Your reply should be only the number of lines in the material below that include the word "Jack".

## [Given records]

———

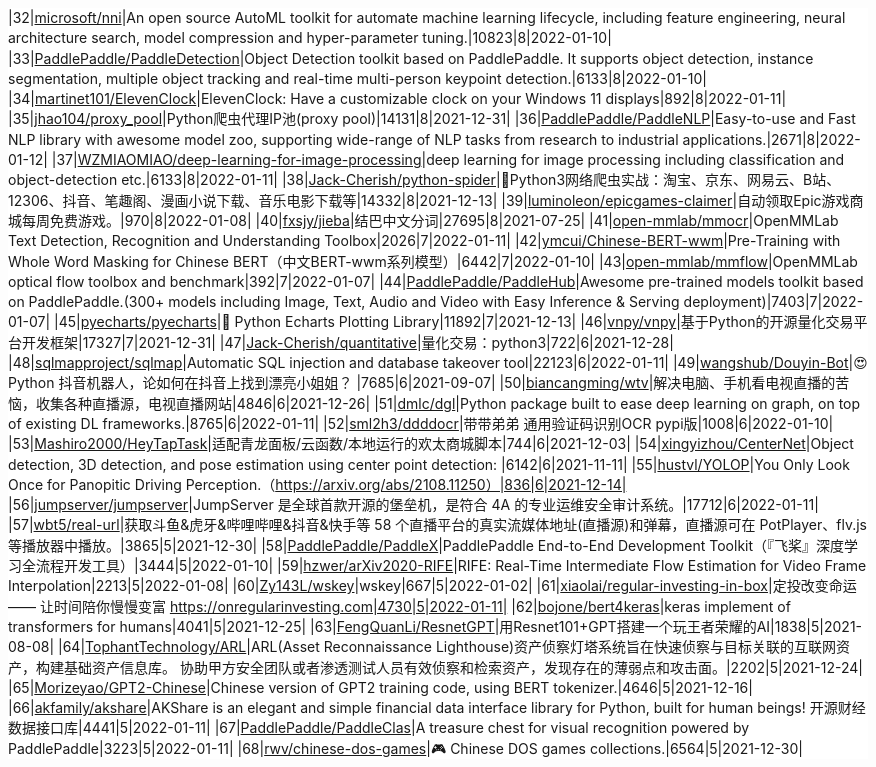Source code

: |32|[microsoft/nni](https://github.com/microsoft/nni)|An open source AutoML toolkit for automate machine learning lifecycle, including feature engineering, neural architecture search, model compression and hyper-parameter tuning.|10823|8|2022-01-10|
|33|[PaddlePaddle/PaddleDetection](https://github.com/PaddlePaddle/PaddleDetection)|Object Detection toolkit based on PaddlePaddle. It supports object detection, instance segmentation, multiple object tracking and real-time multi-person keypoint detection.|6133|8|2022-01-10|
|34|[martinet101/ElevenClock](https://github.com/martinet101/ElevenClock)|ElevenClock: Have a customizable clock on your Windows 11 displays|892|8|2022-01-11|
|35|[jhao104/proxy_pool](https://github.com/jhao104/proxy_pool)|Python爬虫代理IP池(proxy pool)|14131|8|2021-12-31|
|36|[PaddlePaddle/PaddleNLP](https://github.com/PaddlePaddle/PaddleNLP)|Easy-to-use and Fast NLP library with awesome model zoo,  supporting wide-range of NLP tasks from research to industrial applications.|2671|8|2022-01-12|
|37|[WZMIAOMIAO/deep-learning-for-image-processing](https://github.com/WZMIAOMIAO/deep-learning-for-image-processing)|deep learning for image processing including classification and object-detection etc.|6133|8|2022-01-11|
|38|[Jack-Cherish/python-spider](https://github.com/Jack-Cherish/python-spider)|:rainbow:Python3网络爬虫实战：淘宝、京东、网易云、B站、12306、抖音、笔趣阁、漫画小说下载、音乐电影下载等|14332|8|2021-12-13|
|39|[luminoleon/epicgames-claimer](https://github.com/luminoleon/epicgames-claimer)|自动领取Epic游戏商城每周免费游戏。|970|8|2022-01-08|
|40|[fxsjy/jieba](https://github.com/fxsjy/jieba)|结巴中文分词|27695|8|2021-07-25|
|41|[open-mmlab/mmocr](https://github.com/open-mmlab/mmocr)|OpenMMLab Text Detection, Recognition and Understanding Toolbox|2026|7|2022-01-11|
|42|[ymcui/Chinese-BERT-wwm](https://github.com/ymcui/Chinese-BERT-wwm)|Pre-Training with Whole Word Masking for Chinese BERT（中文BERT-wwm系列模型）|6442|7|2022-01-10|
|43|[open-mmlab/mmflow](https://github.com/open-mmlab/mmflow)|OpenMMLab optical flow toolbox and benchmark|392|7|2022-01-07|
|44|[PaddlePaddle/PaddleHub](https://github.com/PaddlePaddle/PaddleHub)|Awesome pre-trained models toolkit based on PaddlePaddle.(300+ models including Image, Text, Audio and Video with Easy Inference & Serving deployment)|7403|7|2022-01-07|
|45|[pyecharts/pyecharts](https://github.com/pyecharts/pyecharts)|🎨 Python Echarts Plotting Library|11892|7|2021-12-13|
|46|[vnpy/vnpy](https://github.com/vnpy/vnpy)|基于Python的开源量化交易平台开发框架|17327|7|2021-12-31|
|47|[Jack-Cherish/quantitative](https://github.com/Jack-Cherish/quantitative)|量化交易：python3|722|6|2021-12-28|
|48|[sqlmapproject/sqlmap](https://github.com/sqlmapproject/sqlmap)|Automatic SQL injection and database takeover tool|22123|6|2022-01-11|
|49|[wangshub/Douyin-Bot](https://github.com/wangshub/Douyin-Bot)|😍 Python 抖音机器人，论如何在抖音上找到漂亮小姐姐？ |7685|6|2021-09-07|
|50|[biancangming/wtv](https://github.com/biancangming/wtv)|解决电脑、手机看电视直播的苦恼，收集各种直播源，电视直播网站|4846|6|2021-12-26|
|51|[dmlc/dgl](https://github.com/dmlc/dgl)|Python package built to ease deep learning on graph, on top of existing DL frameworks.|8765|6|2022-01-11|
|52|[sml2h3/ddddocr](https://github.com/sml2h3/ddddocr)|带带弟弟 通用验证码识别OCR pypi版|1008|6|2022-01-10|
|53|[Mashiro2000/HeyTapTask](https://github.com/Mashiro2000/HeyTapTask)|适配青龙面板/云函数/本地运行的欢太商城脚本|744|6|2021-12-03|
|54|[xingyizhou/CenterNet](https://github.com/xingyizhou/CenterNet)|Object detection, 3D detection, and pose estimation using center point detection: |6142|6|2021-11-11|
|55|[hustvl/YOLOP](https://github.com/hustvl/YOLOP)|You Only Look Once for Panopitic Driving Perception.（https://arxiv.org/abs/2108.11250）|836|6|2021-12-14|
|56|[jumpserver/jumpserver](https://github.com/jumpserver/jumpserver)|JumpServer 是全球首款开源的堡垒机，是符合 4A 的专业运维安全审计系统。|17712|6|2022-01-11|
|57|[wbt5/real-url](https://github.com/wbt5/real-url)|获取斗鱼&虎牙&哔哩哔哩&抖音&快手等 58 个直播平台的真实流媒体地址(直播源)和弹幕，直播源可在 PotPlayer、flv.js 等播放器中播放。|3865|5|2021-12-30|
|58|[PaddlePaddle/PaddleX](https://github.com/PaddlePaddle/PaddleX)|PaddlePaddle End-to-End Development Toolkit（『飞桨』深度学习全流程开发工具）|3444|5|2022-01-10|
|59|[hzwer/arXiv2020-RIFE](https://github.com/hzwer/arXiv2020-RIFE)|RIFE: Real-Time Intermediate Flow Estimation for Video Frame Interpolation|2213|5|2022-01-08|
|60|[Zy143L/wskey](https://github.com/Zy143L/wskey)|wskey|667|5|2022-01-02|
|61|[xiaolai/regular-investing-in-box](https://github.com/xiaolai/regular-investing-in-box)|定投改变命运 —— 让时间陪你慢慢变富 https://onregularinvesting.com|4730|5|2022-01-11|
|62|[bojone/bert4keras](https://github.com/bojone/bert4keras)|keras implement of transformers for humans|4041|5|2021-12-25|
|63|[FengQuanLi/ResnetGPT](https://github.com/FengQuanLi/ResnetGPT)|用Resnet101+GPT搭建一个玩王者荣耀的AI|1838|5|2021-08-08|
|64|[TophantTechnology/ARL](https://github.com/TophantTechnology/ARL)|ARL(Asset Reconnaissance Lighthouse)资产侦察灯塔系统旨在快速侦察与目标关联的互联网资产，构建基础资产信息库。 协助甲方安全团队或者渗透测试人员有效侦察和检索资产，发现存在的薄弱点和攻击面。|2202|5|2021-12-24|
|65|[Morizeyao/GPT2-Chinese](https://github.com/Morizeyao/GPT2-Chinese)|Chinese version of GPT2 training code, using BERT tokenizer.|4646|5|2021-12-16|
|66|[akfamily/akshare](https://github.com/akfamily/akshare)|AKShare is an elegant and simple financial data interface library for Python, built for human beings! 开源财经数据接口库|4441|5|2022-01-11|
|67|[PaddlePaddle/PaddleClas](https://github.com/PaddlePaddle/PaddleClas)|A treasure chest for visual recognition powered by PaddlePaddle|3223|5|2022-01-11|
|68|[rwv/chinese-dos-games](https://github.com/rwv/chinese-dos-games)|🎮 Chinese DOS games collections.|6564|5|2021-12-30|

———

## [Solution to this exercise]
2